Wednesday, January 22, 2020

Tax the rich! - the rich say it's OK

Here's something you don't see every day: a bunch of rich, old, white guys who want to pay more tax.
As a movement, the Patriotic Millionaires still in its infancy, but in the wake of this year's Davos meeting, they are becoming more vocal. It's an American operation - hence the "patriotic" part - this far, but they want to go international.
So, these are people who have made it, and who want to give back.
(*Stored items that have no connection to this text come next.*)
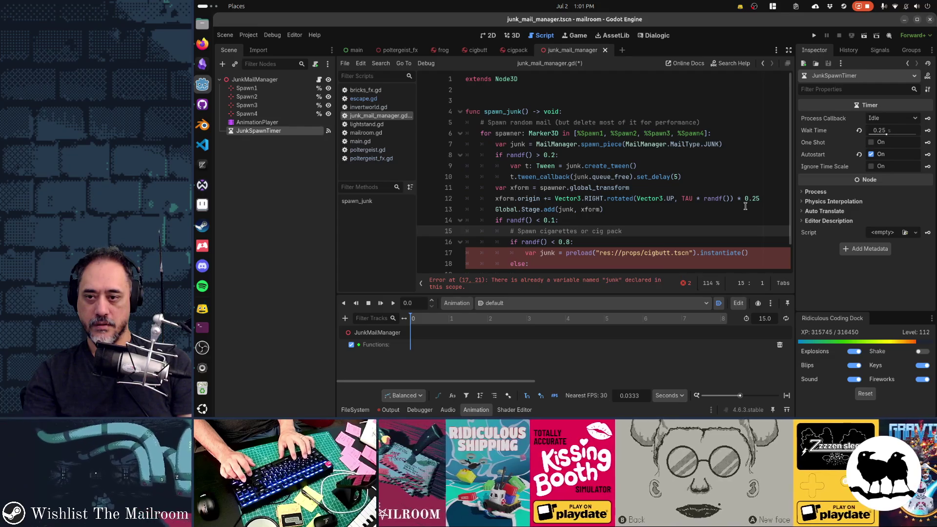
{"action": "key", "text": "Up"}
{"action": "key", "text": "Up"}
{"action": "key", "text": "shift+End"}
{"action": "key", "text": "Down"}
{"action": "key", "text": "Down"}
{"action": "key", "text": "Down"}
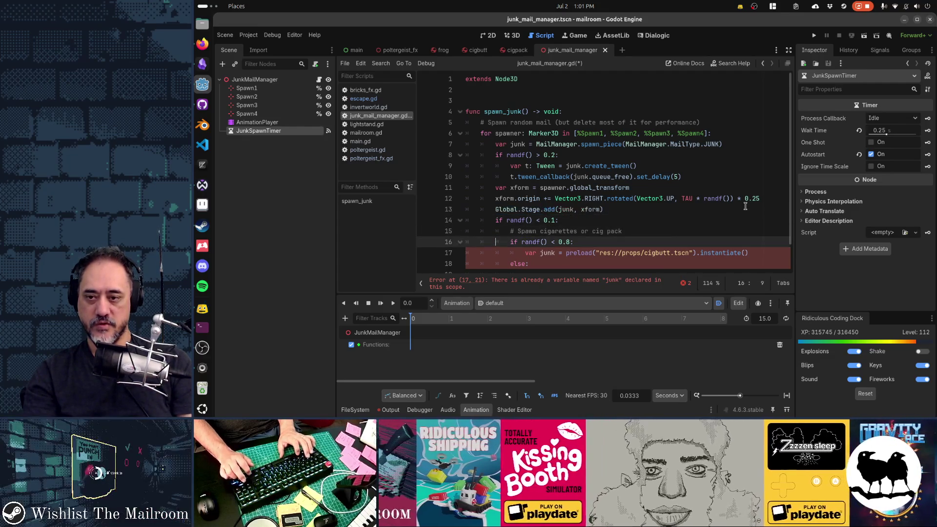
{"action": "key", "text": "End"}
{"action": "key", "text": "Return"}
{"action": "key", "text": "ctrl+v"}
{"action": "scroll", "coordinate": [745, 206], "scroll_direction": "down", "scroll_amount": 1}
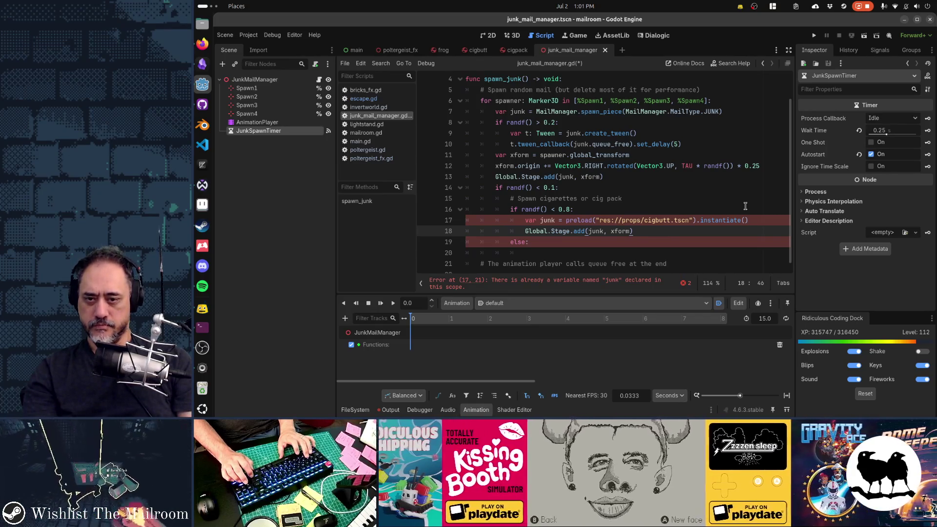
{"action": "key", "text": "Up"}
{"action": "key", "text": "Home"}
{"action": "key", "text": "Delete"}
{"action": "key", "text": "Delete"}
{"action": "key", "text": "Delete"}
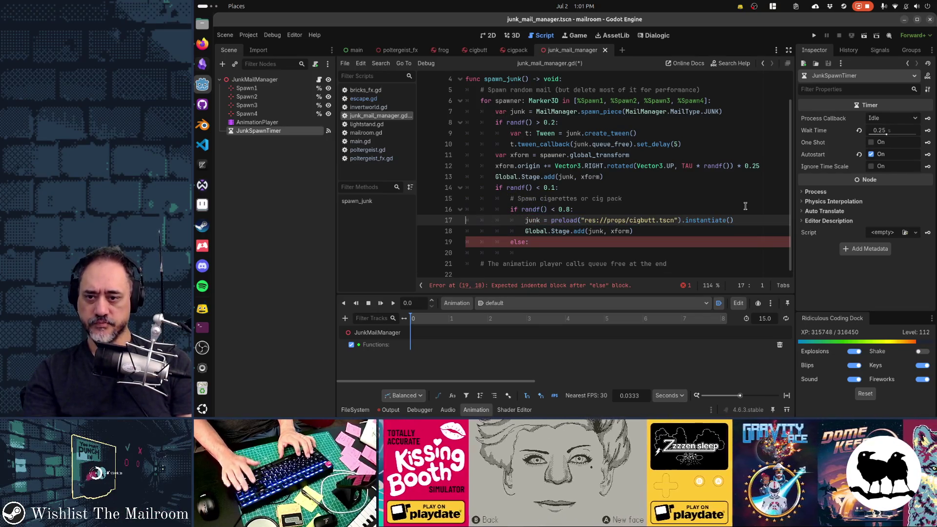
Step: Duplicate the two spawn lines under else, pointing them at cigpack.tscn
{"action": "key", "text": "shift+Down"}
{"action": "key", "text": "shift+Down"}
{"action": "key", "text": "ctrl+d"}
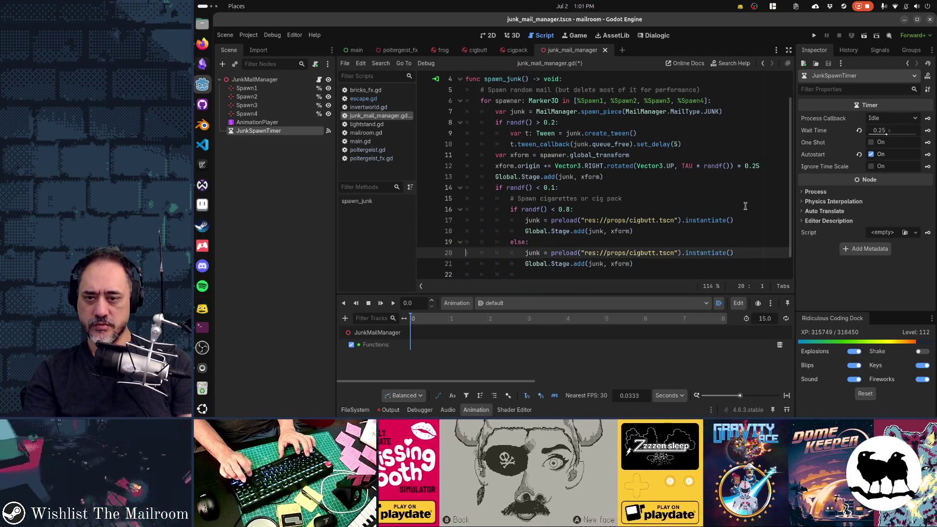
{"action": "key", "text": "BackSpace"}
{"action": "key", "text": "BackSpace"}
{"action": "key", "text": "BackSpace"}
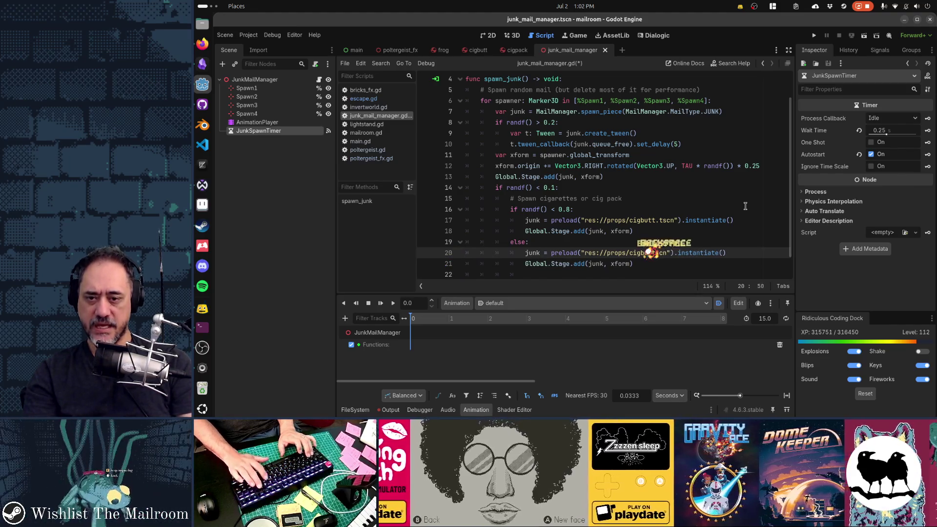
{"action": "type", "text": "pack."}
{"action": "key", "text": "End"}
{"action": "key", "text": "Down"}
{"action": "key", "text": "Down"}
{"action": "key", "text": "Down"}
Examples include Disney heiress Abigail Disney, ex-Blackrock managing director Maurice Pearl, Men's Wearhouse founder George Zimmer, real estate developer Jeffrey Gural, Oscar Meyer heir Chuck Collins, MOM's Organic Market co-founder Scott Nash, etc, etc.
Some of them just feel that it is unpatriotic for rich people to evade taxes; some see the growing inequality as a threat to a healthy society (what you might call "enlightened self-interest"); some want to see a wealth tax, some just an increased income tax on the rich; some think it is just plain wrong for rich people to salve their consciences by making splashy charitable donations, because spending priorities should be set by the people (or at least their elected representatives) and not by rich folk who want to see their names up in lights; and some see a huge irony in the fact that "the Trumps, the Zuckerbergs, the Buffets of this world pay lower taxes than the teachers and secretaries".
In 2018, American billionaires paid 23% of their income in federal, state and local taxes, while the average American paid 28%. If you were wondering how, there are several different ways in which billionaires can reduce their tax burden: by mainly taking their income as lower-taxed capital gains rather than as earned income, by taking tax write-offs for charitable donations, by employing highly-paid tax lawyers and accountants to look for loopholes and schemes, by taking advantage of tax breaks for job creation, and by voting in fellow billionaires like Donald Trump, who substantially reduced corporate taxes and introduced billionaire-friendly perks like the bonus depreciation of fixed assets.
So, while "Patriotic Millionaires" doesn't immediately sound like something I would approve of, it actually sounds like a worthy enterprise, and long overdue.